О Петре Первом спорили, писали и будут писать до скончания века, но, на мой взгляд, никто не скажет о нём лучше, чем это сделал в кратких строках наш Гений Поэзии (недаром же их дни рождения почти совпадают).
«Ужасен он в окрестной мгле!
Какая дума на челе!
Какая сила в нём сокрыта!
А в сем коне какой огонь!
Куда ты скачешь, гордый конь,
И где опустишь ты копыта?
О мощный властелин судьбы!
Не так ли ты над самой бездной
На высоте, уздой железной
Россию поднял на дыбы?»
Помню один «творческий вечер» нашего любимца академика Дмитрия Сергеевича Лихачёва, создателя науки о древнерусской литературе, которого никак нельзя упрекнуть в недостатке понимания уникального исторического пути Древней Руси. Речь зашла и о роли Петра Первого в нашей истории. Возникла дискуссия. Кто он: злой гений, сломавший традиционный уклад жизни Святой Руси или, напротив, долгожданный реформатор, превративший архаичную Московскую Русь в мощную и блистательную имперскую Россию, с которой стал считаться весь цивилизованный мир? При этом сторонники будто бы «независимого» антизападнического пути не понимали, что «окно в Европу» было прорублено ещё энергичными древними новгородцами, фактически состоявшими в Ганзейском союзе, а при отце Петра Алексее Михайловиче в Москве процветал влиятельный немецкий квартал, где пропадал его сын, хорошо усвоивший начальные уроки европейского пути развития. Сын лишь продолжил дело своего отца, быть может, радикальными средствами, но обусловленными политической ситуацией того времени. Бесплодные споры об этом никогда не утихнут (а скоро, к юбилею, возобновятся с новой силой), хотя история давно сделала свой выбор, и повернуть её вспять нельзя. Кстати, думаю, что прозвание «тишайший» в отношении Алексея Михайловича многие понимают превратно, противопоставляя его «громкому» и «яростному» Петру.

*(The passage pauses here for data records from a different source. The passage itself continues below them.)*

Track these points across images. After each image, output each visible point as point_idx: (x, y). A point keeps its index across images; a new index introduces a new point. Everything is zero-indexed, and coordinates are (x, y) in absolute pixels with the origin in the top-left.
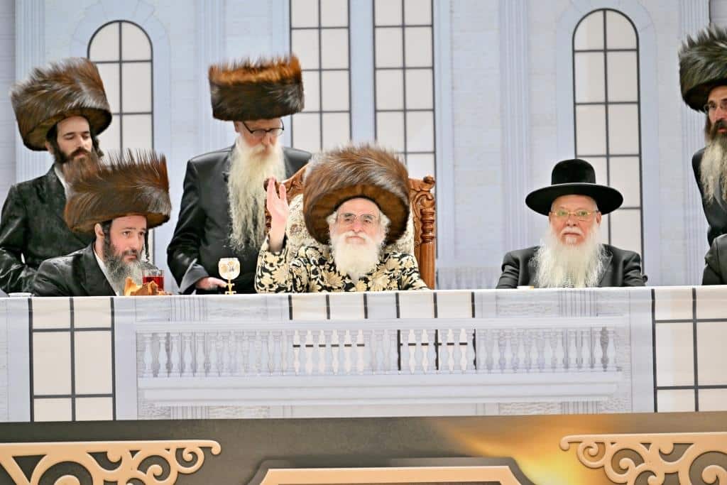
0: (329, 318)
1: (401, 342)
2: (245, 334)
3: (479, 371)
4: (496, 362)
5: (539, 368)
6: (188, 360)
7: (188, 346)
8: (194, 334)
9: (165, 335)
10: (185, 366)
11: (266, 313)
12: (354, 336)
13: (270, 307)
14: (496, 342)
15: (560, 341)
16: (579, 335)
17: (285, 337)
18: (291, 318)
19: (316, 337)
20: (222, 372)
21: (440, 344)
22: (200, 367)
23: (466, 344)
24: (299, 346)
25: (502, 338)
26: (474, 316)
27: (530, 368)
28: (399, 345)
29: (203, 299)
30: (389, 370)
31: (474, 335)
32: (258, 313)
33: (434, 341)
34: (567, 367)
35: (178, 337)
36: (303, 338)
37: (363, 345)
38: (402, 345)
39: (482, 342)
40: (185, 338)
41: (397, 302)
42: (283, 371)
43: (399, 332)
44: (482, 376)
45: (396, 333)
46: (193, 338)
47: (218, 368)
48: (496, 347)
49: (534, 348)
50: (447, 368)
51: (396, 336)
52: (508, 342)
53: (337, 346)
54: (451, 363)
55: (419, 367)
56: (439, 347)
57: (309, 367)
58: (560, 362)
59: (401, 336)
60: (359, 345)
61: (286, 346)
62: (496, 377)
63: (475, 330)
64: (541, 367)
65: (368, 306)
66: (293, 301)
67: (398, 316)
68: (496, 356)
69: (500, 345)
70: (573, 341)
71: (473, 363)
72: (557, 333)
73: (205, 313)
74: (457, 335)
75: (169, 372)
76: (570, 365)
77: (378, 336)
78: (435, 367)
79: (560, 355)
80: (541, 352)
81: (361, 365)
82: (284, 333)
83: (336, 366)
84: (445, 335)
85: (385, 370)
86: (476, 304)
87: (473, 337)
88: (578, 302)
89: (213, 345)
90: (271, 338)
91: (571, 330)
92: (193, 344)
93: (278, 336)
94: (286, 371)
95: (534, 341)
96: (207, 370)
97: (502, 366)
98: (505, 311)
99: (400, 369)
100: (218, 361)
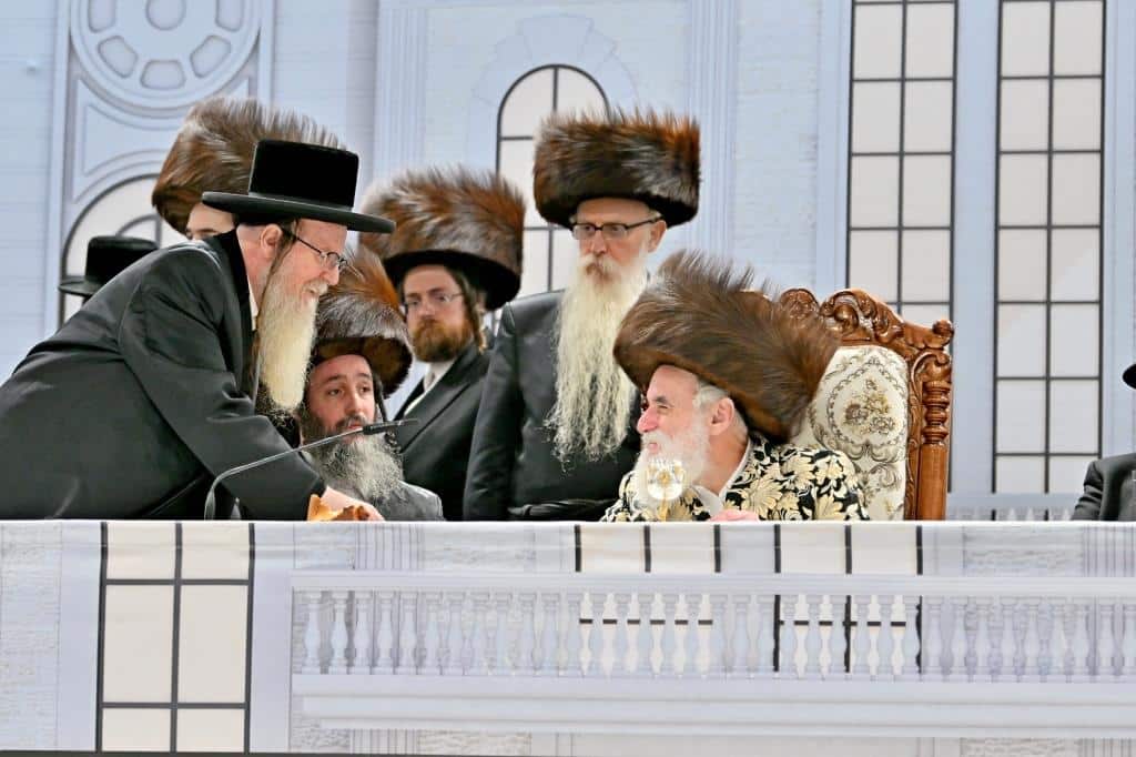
0: (648, 569)
1: (782, 618)
2: (492, 597)
3: (925, 676)
4: (958, 660)
5: (1040, 673)
6: (385, 643)
7: (386, 616)
8: (397, 595)
9: (346, 596)
10: (378, 656)
11: (533, 557)
12: (693, 606)
13: (539, 548)
14: (960, 621)
15: (1081, 623)
16: (1119, 611)
17: (565, 604)
18: (578, 568)
19: (622, 605)
20: (447, 667)
21: (855, 624)
22: (407, 657)
23: (902, 624)
24: (590, 621)
25: (970, 614)
26: (920, 571)
27: (1024, 673)
28: (778, 623)
29: (417, 530)
30: (756, 670)
31: (919, 607)
32: (518, 557)
33: (843, 618)
34: (1093, 671)
35: (368, 600)
36: (598, 605)
37: (709, 622)
38: (782, 623)
39: (934, 622)
40: (381, 601)
41: (777, 543)
42: (558, 668)
43: (778, 598)
44: (932, 686)
45: (773, 600)
46: (396, 602)
47: (440, 660)
48: (960, 632)
49: (1032, 635)
50: (866, 669)
51: (773, 606)
52: (983, 623)
53: (661, 622)
54: (873, 660)
55: (814, 668)
56: (853, 629)
57: (608, 661)
58: (1080, 662)
59: (782, 606)
60: (701, 622)
61: (566, 620)
62: (958, 687)
63: (921, 598)
64: (1043, 671)
65: (723, 548)
66: (583, 537)
67: (778, 569)
68: (959, 649)
69: (967, 628)
70: (1107, 623)
71: (914, 660)
72: (1076, 607)
73: (420, 556)
74: (886, 607)
75: (350, 665)
76: (1101, 670)
77: (738, 604)
78: (844, 668)
79: (1081, 651)
80: (1045, 643)
81: (704, 661)
82: (563, 595)
83: (657, 660)
84: (864, 606)
85: (749, 670)
86: (925, 548)
87: (916, 612)
88: (1120, 549)
89: (433, 616)
90: (539, 604)
91: (1101, 602)
92: (395, 614)
93: (552, 601)
94: (565, 669)
95: (1032, 623)
96: (420, 661)
97: (970, 667)
98: (981, 563)
99: (776, 669)
100: (441, 646)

На самом деле, исторически так называли не слабовольного и безынициативного человека («тихоню» в бытовом понимании), но, напротив, энергичного и решительного правителя, способного оценить общеполитическую ситуацию и всеми доступными ему средствами обеспечить мир и «тишину» в своём государстве. Это и сделал Пётр, с величайшим напряжением сил обуздав главного на то время противника России — "Свейского льва" (https://azbyka.ru/days/p-russkij-samson-i-svejskij-lev). В этом смысле, «тишайшим» можно назвать и Петра Алексеевича.
Не помню, что именно говорил Дмитрий Сергеевич (это было ещё в студенческие годы), но его последние слова, своего рода резюме дискуссии, навсегда врезались в память. Академик немного помолчал, ещё раз взвешивая все pro et contra, и с некоторым вызовом громко сказал: «И всё-таки я люблю Петра!»